| Consegne dell'esercizio |
• A. Trascrivi fedelmente dall'articolo sul processo a Lucio Saggio il passo che comincia con "Vado L. Le intercettazioni, utilizzate" e termina con "anni di reclusione.".
• B. In base all'articolo sul processo a Lucio Saggio, spiega in una-tre frasi per quale motivo la Cassazione ha accolto il ricorso del legale Igor Morixe.

| Testo proposto |
..........
Vado L. Le intercettazioni, utilizzate nelle indagini prima e nel processo poi, non sarebbero state autorizzate dal gip. Dovrebbe essere questo il cardine sul quale si fonderà la difesa di Lucio Saggio, cinquantenne condannato in primo grado per una rapina alle Poste di Vado Ligure, nel corso del processo di Appello. Il procedimento di secondo grado si celebrerà lunedì prossimo in Corte d’Appello a Genova e potrebbe ribaltare il verdetto del tribunale di Savona che aveva condannato Saggio a dodici anni di reclusione.
Secondo la difesa infatti le intercettazioni telefoniche che avrebbero incastrato l’uomo (ora in carcere per scontare una condanna a 28 anni di reclusione per l’omicidio di Daniele Carelli avvenuto il primo maggio del 2005 davanti all’Ipercoop) non sarebbero state utilizzabili perché effettuate senza la necessaria autorizzazione del giudice. Gli inquirenti, dopo aver ottenuto il via libera ad eseguirle, avevano affidato il compito ad un’azienda privata, ma senza aver presentato la richiesta ad hoc. Per questo motivo la Cassazione ha accolto il ricorso dell’avvocato di Saggio, il legale Igor Morixe, e ha riconosciuto che buona parte di quelle intercettazioni non erano utilizzabili.
..........
| Estratti dei dati |
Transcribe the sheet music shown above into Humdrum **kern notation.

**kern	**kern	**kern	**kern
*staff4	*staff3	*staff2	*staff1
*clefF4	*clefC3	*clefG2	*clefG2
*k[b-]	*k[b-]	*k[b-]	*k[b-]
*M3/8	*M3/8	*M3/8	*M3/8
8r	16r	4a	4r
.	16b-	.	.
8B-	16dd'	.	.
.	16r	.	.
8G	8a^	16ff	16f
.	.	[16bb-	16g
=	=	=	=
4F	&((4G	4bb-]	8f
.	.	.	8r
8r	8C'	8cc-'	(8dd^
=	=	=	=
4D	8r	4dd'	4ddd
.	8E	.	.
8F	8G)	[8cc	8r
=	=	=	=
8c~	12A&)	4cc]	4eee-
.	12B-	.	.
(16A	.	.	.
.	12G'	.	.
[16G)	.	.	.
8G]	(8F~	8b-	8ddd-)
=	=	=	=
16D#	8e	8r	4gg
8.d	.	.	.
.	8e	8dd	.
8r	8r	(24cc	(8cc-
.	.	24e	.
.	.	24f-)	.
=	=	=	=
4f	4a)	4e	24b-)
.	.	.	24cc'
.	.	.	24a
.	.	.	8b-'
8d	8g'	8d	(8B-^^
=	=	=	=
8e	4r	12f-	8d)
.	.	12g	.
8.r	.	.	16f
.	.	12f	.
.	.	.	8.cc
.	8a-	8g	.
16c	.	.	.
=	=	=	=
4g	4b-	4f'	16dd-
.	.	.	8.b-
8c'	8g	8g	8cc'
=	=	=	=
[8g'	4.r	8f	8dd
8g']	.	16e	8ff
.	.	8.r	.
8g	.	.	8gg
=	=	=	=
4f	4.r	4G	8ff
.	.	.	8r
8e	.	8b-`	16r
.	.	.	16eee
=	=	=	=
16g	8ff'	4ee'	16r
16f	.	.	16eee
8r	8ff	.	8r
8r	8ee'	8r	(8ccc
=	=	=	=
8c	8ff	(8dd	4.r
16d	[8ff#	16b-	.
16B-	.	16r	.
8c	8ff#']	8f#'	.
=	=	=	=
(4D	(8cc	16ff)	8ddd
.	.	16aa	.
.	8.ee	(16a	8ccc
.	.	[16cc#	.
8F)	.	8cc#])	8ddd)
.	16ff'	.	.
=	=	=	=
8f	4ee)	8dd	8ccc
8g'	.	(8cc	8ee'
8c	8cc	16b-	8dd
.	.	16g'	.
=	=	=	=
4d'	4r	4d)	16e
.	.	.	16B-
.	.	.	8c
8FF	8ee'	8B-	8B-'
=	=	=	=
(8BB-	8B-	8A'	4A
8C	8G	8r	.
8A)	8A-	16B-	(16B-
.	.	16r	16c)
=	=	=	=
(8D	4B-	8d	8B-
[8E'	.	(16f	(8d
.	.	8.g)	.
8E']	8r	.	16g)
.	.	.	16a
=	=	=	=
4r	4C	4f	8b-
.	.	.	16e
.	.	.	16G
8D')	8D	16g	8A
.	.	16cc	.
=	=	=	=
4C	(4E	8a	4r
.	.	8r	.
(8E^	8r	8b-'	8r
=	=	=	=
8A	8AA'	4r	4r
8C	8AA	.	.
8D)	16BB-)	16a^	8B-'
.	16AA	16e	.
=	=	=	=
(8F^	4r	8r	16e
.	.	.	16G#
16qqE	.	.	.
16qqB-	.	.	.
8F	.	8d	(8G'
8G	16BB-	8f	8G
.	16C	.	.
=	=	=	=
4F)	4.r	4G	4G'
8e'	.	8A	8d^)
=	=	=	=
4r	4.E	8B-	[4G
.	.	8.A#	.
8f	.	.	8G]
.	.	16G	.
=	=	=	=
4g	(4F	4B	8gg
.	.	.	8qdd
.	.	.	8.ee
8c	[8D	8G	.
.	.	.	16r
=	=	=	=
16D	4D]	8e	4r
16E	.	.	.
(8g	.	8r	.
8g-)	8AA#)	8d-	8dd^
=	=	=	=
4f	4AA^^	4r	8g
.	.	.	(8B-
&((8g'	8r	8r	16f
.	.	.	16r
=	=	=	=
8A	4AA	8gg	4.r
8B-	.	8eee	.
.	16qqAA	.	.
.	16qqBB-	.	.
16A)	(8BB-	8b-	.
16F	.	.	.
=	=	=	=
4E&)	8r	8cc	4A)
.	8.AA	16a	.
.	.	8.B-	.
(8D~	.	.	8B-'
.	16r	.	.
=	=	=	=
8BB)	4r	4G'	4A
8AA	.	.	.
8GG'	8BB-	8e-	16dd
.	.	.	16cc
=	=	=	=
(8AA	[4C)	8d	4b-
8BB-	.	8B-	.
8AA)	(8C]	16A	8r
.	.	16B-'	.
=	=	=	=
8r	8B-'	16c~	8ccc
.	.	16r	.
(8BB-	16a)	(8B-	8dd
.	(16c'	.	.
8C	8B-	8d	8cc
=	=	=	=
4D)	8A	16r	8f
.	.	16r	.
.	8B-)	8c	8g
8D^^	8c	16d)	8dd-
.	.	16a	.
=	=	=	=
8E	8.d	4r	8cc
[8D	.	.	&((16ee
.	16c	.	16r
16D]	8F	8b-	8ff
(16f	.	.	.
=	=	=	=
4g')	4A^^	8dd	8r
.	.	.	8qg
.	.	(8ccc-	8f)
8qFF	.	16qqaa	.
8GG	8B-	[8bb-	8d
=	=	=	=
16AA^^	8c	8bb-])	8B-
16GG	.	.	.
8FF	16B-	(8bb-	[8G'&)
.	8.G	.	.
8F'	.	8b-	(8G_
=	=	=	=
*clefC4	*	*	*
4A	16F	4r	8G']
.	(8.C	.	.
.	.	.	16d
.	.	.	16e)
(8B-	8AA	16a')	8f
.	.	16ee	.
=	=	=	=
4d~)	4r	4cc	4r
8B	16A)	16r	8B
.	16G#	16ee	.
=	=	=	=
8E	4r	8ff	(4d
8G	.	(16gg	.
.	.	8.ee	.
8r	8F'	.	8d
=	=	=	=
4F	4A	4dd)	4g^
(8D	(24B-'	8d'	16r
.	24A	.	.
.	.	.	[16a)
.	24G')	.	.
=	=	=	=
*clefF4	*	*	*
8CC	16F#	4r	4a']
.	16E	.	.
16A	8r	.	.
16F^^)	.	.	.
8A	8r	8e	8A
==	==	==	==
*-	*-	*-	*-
..........
| Esercizi svolti |
• A.
Vado L. Le intercettazioni, utilizzate nelle indagini prima e nel processo poi, non sarebbero state autorizzate dal gip. Dovrebbe essere questo il cardine sul quale si fonderà la difesa di Lucio Saggio, cinquantenne condannato in primo grado per una rapina alle Poste di Vado Ligure, nel corso del processo di Appello. Il procedimento di secondo grado si celebrerà lunedì prossimo in Corte d’Appello a Genova e potrebbe ribaltare il verdetto del tribunale di Savona che aveva condannato Saggio a dodici anni di reclusione.

• B. Gli inquirenti, dopo aver ottenuto il via libera a eseguire le intercettazioni, avevano affidato il compito a un'azienda privata senza aver presentato la richiesta ad hoc. Per questo la Cassazione ha riconosciuto che buona parte di quelle intercettazioni non erano utilizzabili.